In part, that tiny fraction reflects the current recession’s devastation of assets—the Fed estimates that the total value of household and nonprofit assets fell by about one-sixth between 2007 and the first quarter of 2009. But changes in estate tax rules over the past decade have played a much larger role than economic swings.
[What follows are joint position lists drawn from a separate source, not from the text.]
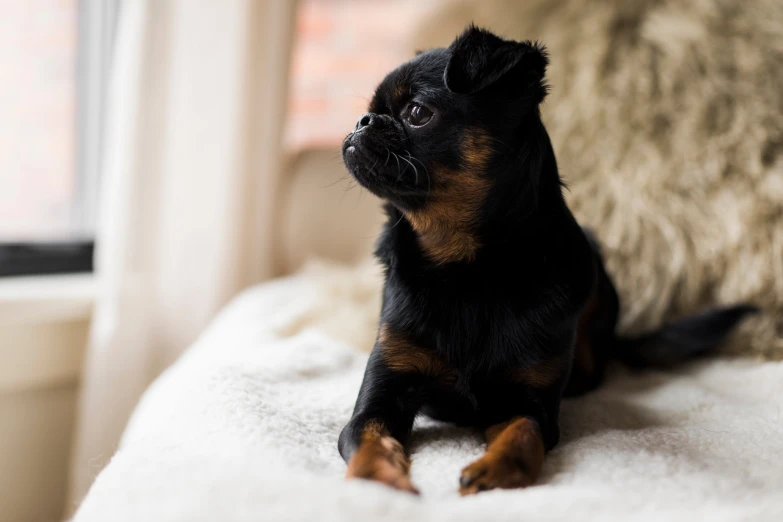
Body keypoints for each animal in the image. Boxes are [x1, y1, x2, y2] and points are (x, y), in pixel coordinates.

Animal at [336, 25, 760, 496]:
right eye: (370, 113)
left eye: (416, 113)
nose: (363, 122)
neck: (467, 267)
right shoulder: (380, 400)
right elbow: (368, 440)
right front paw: (381, 482)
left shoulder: (528, 404)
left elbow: (524, 434)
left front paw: (496, 468)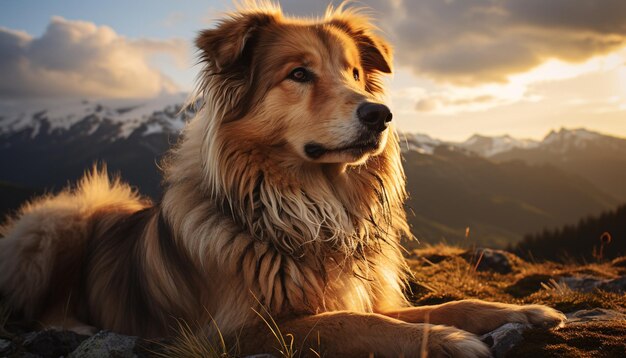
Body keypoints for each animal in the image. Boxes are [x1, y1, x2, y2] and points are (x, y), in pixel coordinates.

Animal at [0, 3, 564, 358]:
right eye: (298, 74)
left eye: (354, 73)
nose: (380, 114)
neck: (306, 212)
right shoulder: (232, 334)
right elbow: (353, 324)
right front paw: (447, 341)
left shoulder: (362, 294)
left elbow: (441, 306)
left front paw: (522, 312)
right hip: (59, 219)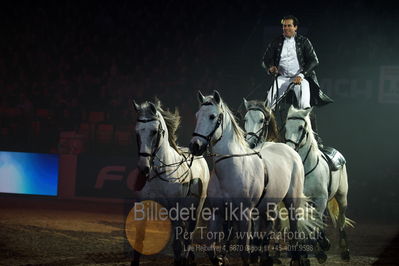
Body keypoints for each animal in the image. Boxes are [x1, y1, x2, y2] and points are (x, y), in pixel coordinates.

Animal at [133, 100, 211, 266]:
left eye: (154, 131)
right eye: (137, 132)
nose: (143, 167)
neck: (159, 173)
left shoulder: (175, 211)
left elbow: (176, 244)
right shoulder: (143, 207)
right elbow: (139, 240)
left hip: (197, 207)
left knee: (188, 235)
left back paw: (187, 257)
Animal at [188, 90, 322, 264]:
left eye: (212, 116)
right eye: (197, 115)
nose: (195, 146)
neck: (231, 168)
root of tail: (290, 150)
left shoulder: (245, 214)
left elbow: (244, 252)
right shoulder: (218, 212)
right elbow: (211, 249)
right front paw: (221, 258)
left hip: (292, 201)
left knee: (293, 227)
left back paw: (296, 258)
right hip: (268, 205)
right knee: (270, 225)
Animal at [286, 106, 354, 262]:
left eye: (301, 127)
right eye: (285, 127)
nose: (289, 149)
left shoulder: (321, 199)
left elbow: (314, 223)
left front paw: (321, 250)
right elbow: (304, 225)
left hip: (342, 196)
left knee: (340, 219)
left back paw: (344, 250)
The Economic Growth Tax Relief and Reconciliation Act of 2001 (EGTRRA), best known as the Bush tax cuts, phases the estate tax out over a decade. The act raised the effective exemption incrementally from $675,000 in 2001 to $3.5 million in 2009 and dropped the top tax rate from 55 percent to 45 percent. The levy disappears entirely in 2010, only to return in 2011 under pre-EGTRRA law—a $1-million exemption and 55-percent top rate. The Obama administration has proposed making the 2009 parameters permanent and indexing them for inflation. Others would set a higher exemption and a lower tax rate.
So what’s happened?
For decades before 1976, only estates worth $60,000 or more owed estate tax. That threshold remained constant in nominal terms, so more and more estates had to pay the tax as economic growth and inflation boosted household wealth. In 1943, just under 1 percent of deaths led to estate tax payments; by 1976, that share had grown to 7.65 percent (see graph).